GeometryInstance Doesn't work in IE (only in chrome)

The following code block will only work in chrome and not IE (edge):

    var _OL = new Cesium.GeometryInstance({
        geometry: new Cesium.PolygonGeometry({
            polygonHierarchy: {
                positions: Cesium.Cartesian3.fromDegreesArray([-95.28760453993358, 29.75117274029189, -95.29005754099585, 29.75238558348876, -95.29102201131342, 29.74915372223278, -95.29139019024684, 29.74918519321223, -95.29156626623544, 29.74888630608471, -95.29190585054992, 29.74877641283107, -95.29293642033977, 29.74808506462816, -95.29358386034178, 29.74768012176543, -95.29369379439542, 29.7467062372499, -95.29347262783625, 29.74670634867498, -95.29253545155771, 29.7261636024184])
            }
        }),
        id: '_OL',
        attributes: { color: new Cesium.ColorGeometryInstanceAttribute(0.0, 1.0, 1.0, 0.5) }
    });

    __OL = new Cesium.GroundPrimitive({ geometryInstance: _OL });
viewer.scene.primitives.add(__OL);

In chrome, a light-blue overlay will be added to the viewer, in IE however nothing happens.

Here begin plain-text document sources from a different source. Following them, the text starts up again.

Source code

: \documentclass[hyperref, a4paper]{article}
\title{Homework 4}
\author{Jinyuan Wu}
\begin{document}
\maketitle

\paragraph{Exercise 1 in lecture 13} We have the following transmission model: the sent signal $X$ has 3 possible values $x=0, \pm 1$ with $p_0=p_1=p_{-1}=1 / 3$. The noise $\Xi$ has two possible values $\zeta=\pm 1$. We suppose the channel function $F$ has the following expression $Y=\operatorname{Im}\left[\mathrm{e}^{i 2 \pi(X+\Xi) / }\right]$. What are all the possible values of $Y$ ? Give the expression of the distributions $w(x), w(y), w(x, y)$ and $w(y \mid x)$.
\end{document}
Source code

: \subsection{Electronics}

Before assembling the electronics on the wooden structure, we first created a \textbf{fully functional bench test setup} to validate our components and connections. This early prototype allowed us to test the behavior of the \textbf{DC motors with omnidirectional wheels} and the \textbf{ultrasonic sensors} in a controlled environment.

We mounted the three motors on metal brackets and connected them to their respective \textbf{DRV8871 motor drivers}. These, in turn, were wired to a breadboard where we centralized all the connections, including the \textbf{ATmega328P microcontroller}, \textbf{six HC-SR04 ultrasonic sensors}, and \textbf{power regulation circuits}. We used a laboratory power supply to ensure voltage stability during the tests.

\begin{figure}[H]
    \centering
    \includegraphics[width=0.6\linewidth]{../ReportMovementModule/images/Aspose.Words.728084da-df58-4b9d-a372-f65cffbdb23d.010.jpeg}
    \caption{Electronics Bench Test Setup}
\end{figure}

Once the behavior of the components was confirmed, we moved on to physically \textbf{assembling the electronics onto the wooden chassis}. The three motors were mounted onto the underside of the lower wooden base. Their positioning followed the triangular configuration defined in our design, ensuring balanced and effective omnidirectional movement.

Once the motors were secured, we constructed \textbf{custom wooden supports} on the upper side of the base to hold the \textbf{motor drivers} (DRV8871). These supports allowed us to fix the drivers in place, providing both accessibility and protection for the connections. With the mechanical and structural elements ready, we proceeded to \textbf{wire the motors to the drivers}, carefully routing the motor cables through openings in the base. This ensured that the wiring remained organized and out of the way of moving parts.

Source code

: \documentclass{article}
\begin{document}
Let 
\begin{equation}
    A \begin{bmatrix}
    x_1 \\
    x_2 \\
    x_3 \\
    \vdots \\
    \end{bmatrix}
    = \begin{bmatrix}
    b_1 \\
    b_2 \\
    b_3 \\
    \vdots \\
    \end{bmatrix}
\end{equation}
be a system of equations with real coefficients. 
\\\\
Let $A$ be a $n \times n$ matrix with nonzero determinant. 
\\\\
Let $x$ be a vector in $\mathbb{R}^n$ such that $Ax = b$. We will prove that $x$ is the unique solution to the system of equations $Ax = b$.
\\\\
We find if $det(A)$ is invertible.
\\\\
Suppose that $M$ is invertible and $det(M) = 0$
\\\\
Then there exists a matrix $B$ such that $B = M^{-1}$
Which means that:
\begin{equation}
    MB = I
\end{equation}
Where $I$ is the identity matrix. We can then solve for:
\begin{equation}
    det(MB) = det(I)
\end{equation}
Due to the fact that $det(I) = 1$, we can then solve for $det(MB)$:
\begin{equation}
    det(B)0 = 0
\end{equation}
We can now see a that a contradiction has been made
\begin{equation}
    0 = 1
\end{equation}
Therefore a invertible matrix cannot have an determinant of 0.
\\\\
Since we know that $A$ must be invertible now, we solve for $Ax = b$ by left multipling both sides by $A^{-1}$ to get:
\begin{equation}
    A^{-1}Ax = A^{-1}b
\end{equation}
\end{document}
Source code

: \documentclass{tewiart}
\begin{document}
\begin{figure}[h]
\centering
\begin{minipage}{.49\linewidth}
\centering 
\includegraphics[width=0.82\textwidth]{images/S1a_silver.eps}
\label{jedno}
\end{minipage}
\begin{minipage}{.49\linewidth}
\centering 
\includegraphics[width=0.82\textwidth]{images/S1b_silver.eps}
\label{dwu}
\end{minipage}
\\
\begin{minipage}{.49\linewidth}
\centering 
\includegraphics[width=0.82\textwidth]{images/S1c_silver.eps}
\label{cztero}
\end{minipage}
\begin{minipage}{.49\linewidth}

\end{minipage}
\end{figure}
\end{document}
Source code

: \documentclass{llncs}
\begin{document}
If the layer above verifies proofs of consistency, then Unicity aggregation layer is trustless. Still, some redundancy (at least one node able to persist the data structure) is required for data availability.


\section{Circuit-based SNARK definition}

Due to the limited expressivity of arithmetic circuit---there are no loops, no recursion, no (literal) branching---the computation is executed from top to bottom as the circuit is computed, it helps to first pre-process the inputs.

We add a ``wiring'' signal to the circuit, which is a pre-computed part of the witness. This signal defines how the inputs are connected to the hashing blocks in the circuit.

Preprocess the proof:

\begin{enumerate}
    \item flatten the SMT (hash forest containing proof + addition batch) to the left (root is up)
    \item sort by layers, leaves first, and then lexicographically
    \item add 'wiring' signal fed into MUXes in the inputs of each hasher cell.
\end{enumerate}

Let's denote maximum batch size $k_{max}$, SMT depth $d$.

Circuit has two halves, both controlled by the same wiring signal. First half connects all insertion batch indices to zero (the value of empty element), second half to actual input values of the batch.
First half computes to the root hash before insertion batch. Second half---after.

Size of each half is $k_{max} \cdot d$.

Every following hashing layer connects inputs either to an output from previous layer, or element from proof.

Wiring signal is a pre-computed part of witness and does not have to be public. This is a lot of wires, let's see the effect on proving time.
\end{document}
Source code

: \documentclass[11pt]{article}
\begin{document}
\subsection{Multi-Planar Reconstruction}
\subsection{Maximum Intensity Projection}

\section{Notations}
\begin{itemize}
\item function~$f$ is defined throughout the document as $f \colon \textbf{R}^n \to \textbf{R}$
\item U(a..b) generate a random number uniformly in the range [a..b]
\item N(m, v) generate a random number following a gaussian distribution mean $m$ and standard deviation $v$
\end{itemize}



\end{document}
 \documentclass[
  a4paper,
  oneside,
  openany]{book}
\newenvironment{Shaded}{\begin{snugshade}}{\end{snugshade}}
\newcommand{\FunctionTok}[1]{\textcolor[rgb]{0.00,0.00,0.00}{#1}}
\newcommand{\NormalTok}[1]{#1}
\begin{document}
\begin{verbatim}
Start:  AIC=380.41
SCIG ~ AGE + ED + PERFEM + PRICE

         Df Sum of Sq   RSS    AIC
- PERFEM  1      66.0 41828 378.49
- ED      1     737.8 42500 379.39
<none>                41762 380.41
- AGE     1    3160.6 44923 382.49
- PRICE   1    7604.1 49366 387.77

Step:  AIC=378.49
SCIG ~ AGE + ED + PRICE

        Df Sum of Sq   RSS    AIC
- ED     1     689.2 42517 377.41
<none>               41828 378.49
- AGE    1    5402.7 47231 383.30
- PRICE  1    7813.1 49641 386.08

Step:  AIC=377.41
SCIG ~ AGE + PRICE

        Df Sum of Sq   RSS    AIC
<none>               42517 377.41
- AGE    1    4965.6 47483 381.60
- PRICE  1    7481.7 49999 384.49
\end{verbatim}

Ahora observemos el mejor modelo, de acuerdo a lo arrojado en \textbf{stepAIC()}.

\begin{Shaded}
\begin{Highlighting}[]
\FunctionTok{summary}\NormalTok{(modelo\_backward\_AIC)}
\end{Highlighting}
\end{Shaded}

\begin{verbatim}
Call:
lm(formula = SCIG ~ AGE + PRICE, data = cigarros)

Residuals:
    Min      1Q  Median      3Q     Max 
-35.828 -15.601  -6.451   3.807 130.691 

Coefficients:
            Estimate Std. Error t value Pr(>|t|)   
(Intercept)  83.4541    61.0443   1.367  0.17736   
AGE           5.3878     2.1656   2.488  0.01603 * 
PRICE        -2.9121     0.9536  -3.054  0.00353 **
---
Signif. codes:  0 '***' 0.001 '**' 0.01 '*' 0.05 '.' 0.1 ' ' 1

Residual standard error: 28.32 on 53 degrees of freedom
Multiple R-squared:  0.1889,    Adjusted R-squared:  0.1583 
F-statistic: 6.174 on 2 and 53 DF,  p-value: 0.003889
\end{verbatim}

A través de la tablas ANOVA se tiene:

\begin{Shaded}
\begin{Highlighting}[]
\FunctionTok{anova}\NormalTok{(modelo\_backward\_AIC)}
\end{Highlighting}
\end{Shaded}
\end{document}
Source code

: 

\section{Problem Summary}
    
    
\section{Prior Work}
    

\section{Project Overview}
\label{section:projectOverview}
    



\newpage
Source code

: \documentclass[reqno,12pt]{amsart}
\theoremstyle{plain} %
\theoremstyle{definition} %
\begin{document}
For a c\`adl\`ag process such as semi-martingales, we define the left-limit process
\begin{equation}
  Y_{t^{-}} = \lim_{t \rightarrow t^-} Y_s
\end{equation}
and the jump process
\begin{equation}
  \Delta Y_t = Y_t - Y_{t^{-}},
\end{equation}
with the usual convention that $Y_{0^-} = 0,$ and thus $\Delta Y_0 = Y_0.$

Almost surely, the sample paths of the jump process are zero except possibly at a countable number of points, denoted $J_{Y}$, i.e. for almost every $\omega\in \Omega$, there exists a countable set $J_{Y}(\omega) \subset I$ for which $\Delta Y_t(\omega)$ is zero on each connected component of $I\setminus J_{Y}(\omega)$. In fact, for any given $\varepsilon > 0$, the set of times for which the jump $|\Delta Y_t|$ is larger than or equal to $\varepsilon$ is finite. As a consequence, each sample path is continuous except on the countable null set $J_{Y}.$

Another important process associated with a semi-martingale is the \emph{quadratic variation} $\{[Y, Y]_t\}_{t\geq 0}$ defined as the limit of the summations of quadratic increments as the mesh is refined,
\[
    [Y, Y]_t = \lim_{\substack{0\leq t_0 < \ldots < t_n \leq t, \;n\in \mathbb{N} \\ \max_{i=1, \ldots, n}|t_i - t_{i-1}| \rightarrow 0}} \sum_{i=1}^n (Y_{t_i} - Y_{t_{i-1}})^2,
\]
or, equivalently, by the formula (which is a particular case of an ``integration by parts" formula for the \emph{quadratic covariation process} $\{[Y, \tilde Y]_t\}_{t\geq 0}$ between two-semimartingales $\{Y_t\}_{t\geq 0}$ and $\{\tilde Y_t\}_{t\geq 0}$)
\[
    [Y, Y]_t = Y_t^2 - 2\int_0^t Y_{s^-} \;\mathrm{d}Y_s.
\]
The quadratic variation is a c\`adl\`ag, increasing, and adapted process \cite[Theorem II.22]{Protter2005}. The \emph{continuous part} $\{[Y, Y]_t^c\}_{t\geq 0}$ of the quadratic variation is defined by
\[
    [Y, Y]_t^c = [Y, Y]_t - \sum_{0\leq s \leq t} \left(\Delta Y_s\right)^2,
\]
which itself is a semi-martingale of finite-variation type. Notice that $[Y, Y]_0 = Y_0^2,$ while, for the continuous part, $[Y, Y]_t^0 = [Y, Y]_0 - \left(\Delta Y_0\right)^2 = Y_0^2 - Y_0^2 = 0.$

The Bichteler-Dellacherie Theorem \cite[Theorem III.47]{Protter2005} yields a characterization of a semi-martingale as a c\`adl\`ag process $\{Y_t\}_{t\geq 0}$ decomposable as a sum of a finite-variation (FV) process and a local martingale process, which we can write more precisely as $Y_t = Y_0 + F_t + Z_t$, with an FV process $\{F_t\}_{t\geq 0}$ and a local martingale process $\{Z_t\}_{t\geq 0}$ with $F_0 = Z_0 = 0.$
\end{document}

This is expected behavior, as mentioned in 1.13 CHANGES

Added support for GroundPrimitive which works much like Primitive but drapes geometry over terrain. Valid geometries that can be draped on terrain are CircleGeometry, CorridorGeometry, EllipseGeometry, PolygonGeometry, and RectangleGeometry. Because of the cutting edge nature of this feature in WebGL, it requires the EXT_frag_depth extension, which is currently only supported in Chrome, Firefox, and Edge. Apple support is expected in iOS 9 and MacOS Safari 9. Android support varies by hardware and IE11 will most likely never support it. You can use webglreport.com to verify support for your hardware. Finally, this feature is currently only supported in Primitives and not yet available via the Entity API.

So basically, IE doesn’t implement the extensions to WebGL needed to make this work, and since IE is superseded by Edge, I doubt it ever will.

Now I will agree that silent failure may not be the best way to handle this case, so we will eventually explore better ways to make developers aware of the incompatibility; but ultimately apps that use vector data on terrain are going to have to have different code paths if they want to work on all browsers. We may add an automatic fallback when we add these features to the Entity API, for example.